How to Tell Your Boss You’re Not Happy at Work

We all know the feeling. No matter how much you try to feel or think otherwise, you’re just not happy in your job.

Research from the United States has confirmed the extent of this unhappiness problem. More than 70% of employees surveyed in 2013 said they were not happy with their workplace or current role.

It’s a big problem, because we spend so much of our time in our workplace.

But there is always a lot of reluctance to do much about it, and even more resistance when it comes to employees talking to their boss about their unhappiness.

So what can you do? One of the most important steps is to consider your words and behaviour at work while you’re unhappy with the job. Make sure you’re not a constant complainer or sharing your frustrations with your colleagues. It is unhelpful for your own reputation and bad for your colleagues and work environment.

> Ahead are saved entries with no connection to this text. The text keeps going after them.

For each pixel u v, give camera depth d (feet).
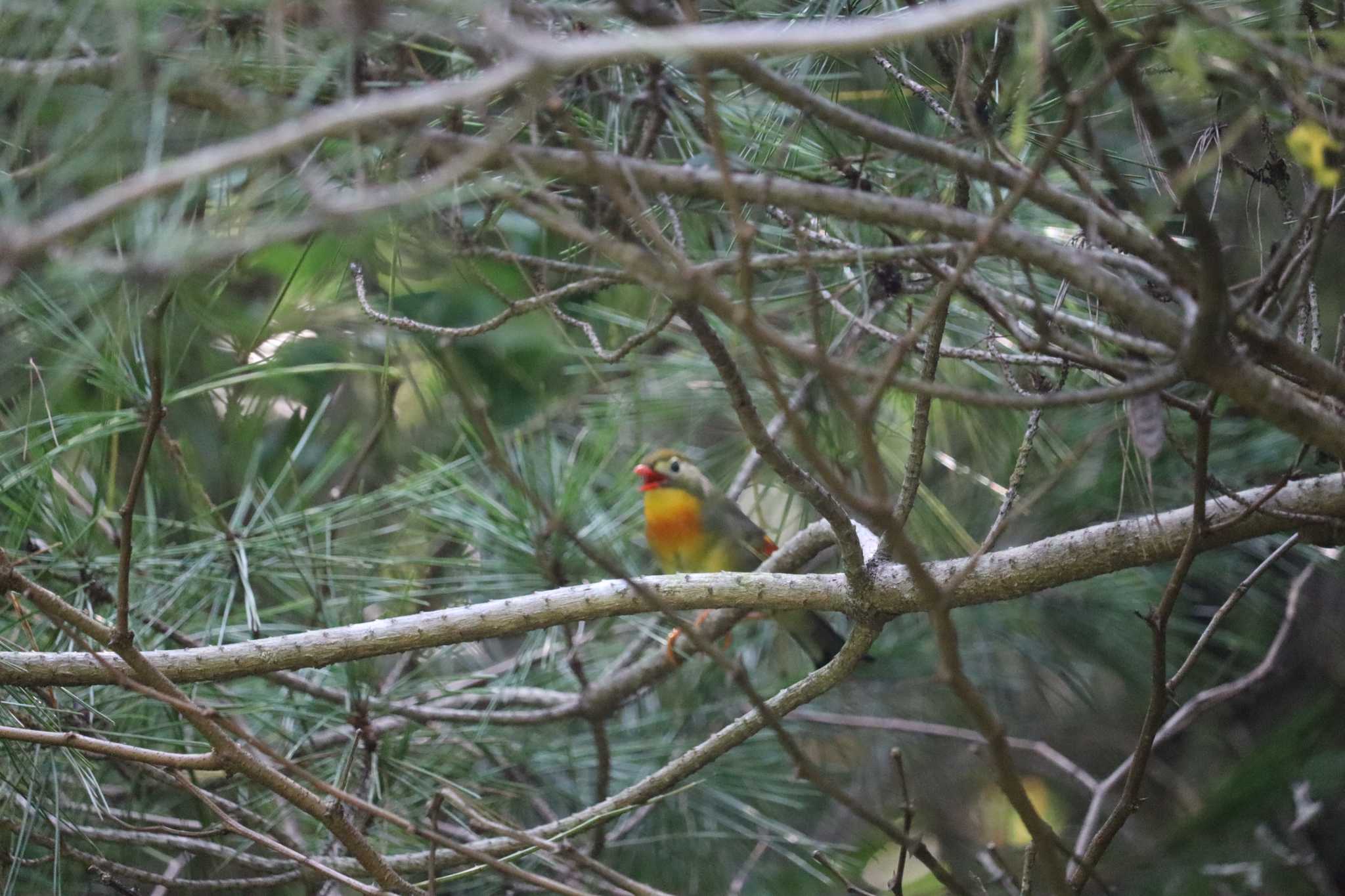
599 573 24.44
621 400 26.91
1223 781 28.66
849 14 15.49
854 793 32.12
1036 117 16.70
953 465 26.45
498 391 29.12
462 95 9.35
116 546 22.15
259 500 27.50
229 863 22.40
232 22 11.87
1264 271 13.69
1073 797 33.06
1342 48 11.86
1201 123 15.42
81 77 11.50
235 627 22.25
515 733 26.04
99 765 22.36
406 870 20.03
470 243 14.93
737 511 27.99
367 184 12.98
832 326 22.81
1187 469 24.30
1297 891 28.07
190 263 9.79
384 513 24.53
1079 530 16.97
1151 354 14.07
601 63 13.79
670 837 26.40
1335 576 26.89
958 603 17.19
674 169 12.67
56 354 16.75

Secondly, take time out at home or on the weekend to analyse and think about the exact reasons you are unhappy. Without knowing what the specific problems are, you can’t work on the solutions.

A successful way to do is to make what workplace experts call a “gripe list”. Write down a private list of all the things you don’t like about your job. Sometimes this process is enough for you to realise that perhaps things aren’t as bad as you think they are, and the list also makes it easier to identify key issues you’re dealing with.

When it comes time to talk to your boss, make sure they are free of distractions. Going for a coffee or walk outside the office or workplace can be a great circuit-breaker to ensure you are both fully focused on the conversation. You should also make sure you are fully prepared for the meeting. Be very clear about what your issues and provide examples. Coming up with your own ideas or solutions to address those problems is also a worthy exercise when talking to your boss or manager. Throughout the meeting, it is also very important to remain calm and present positive body language. It’s easier to get a good outcome in a positive, calm meeting than an emotionally charged encounter.

Hopefully, all of these measures and steps can help you move forward and start enjoying your job. In the worst case scenarios, you may need to consider changing jobs or workplaces. Just make sure you’re not shuffling the deck chairs on the Titanic.

But make you’ve taken all the steps you can to identify the source of your current workplace unhappiness and done everything you can to fix them. Some personal reflection and soul searching is required to ensure you’re not just transferring from one unhappy work situation to the next.